First train with Czech reserve fuel arrives from Bavaria
The head of the state body tasked with keeping emergency reserves, the Administration for State Reserves, confirmed on Thursday the first arrival of a shipment of Czech fuel from Germany. Czech fuel had been kept at a storage site owned by Viktoriagruppe which later declared insolvency. The fuel, worth an estimated 2.1 billion crowns (around 44 million euros) was the subject of a legal tussle, but an agreement was reached over the course of the summer on its return.

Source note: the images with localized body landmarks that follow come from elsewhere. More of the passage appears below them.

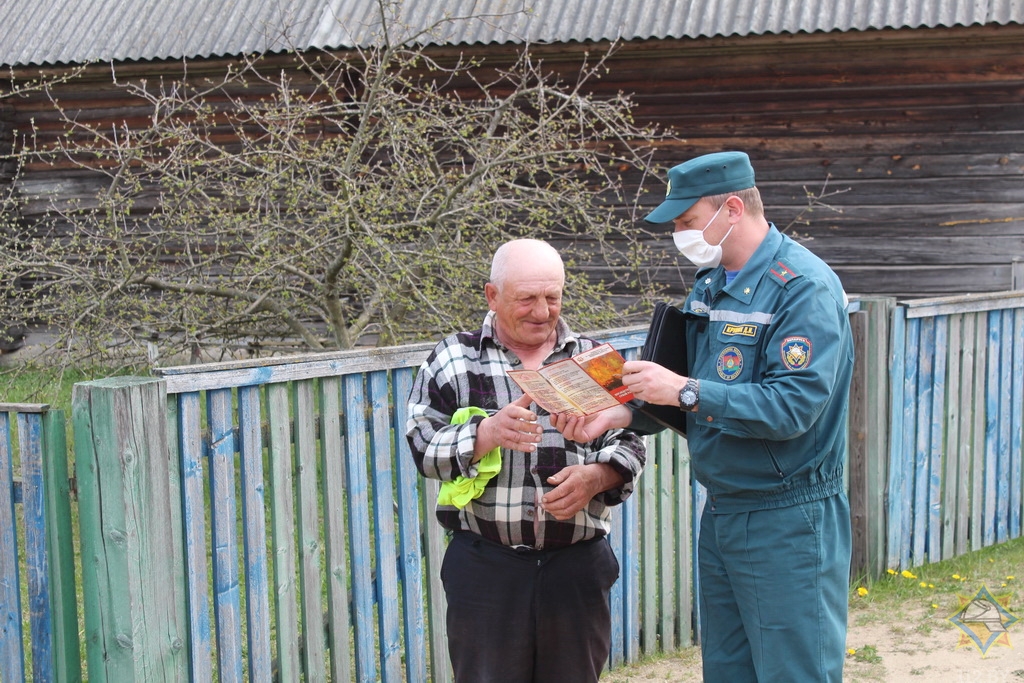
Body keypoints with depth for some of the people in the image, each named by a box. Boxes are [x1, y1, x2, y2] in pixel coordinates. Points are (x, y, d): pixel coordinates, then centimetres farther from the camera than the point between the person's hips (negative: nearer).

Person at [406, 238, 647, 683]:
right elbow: (423, 446, -3)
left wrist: (595, 477, -13)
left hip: (578, 565, 2)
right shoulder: (453, 360, 4)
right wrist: (488, 433, -20)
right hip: (486, 569, -2)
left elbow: (629, 445, 9)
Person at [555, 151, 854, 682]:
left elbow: (793, 406, -27)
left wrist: (684, 391, -25)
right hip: (720, 513, 9)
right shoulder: (710, 282, 10)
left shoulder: (804, 287, -17)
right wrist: (619, 414, -2)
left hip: (787, 523, -9)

Loading of the fuel onto a train at the storage facility in Krailling, Bavaria, began on Tuesday and the train itself left a day later. It will require an estimated 70 train shipments in all, to bring all of the oil back. The transport is being overseen by the state organization Cepro and handled by ČD Cargo. The head of the Administration for States Reserves, Pavel Švagr, said in the past he expected the return shipment to the Czech Republic would come to around 60 million crowns.

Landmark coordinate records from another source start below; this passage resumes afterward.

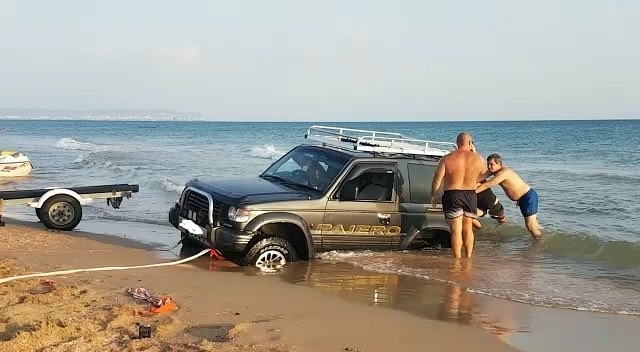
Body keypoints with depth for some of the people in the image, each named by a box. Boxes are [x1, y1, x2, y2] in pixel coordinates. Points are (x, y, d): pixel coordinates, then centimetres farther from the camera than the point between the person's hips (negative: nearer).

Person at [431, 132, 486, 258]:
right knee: (468, 229, 16)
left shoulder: (447, 159, -8)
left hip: (452, 196, -2)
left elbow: (437, 180, -7)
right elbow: (482, 176, 15)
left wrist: (433, 196, 7)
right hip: (471, 195, 3)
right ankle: (468, 258, 19)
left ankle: (458, 259, 2)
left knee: (456, 230, 1)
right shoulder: (478, 159, -3)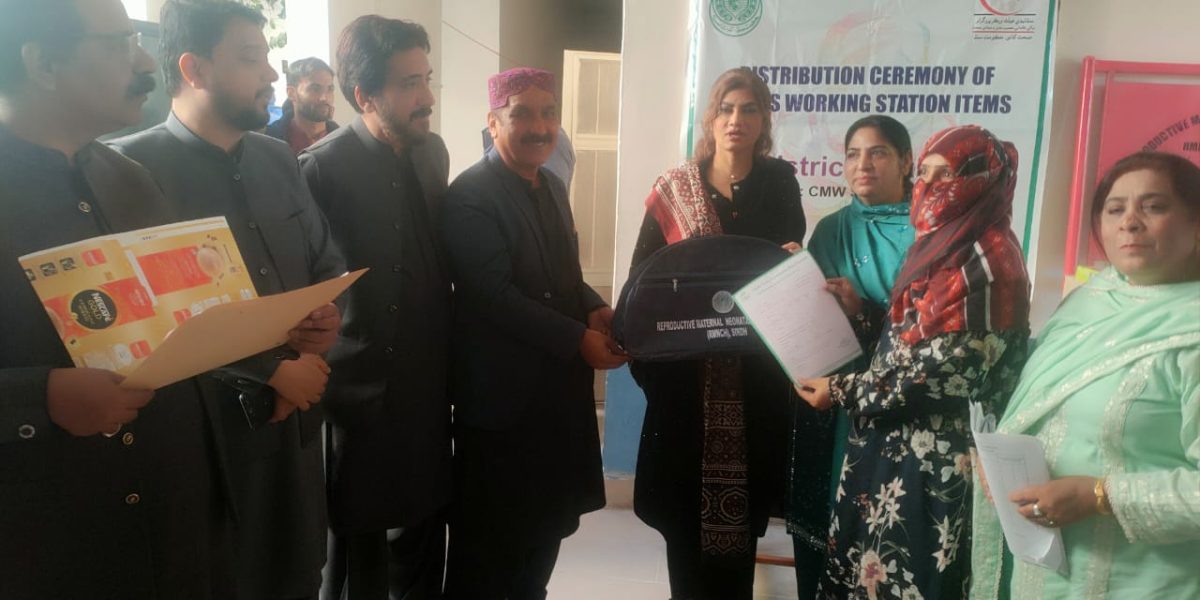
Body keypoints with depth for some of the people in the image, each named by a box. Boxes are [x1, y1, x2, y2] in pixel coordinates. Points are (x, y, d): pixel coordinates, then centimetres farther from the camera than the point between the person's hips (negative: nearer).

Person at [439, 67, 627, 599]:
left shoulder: (553, 187, 11)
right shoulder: (471, 195, -15)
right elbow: (494, 295, -21)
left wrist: (597, 310, -4)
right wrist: (579, 340, -19)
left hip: (558, 388, 8)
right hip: (502, 395, -8)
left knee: (547, 525, 20)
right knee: (488, 538, 8)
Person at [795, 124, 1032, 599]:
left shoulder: (988, 261, -16)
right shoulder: (938, 246, 12)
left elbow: (946, 371, -20)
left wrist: (843, 391, -13)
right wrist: (858, 312, 4)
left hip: (934, 458, -8)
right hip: (896, 442, 8)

As for how and why the reserve fuel was kept in Germany in the first place? That was made possible by an amendment in 2010 to a contract dating back to 2004. The former management at the Administration of State Reserves maintained the arrangement would save the Czech Republic tens of millions of crowns in storage costs. According to Pavel Švagr, however, the former administration, however, failed to anticipate all potential risks and potential business complications relative to the contract.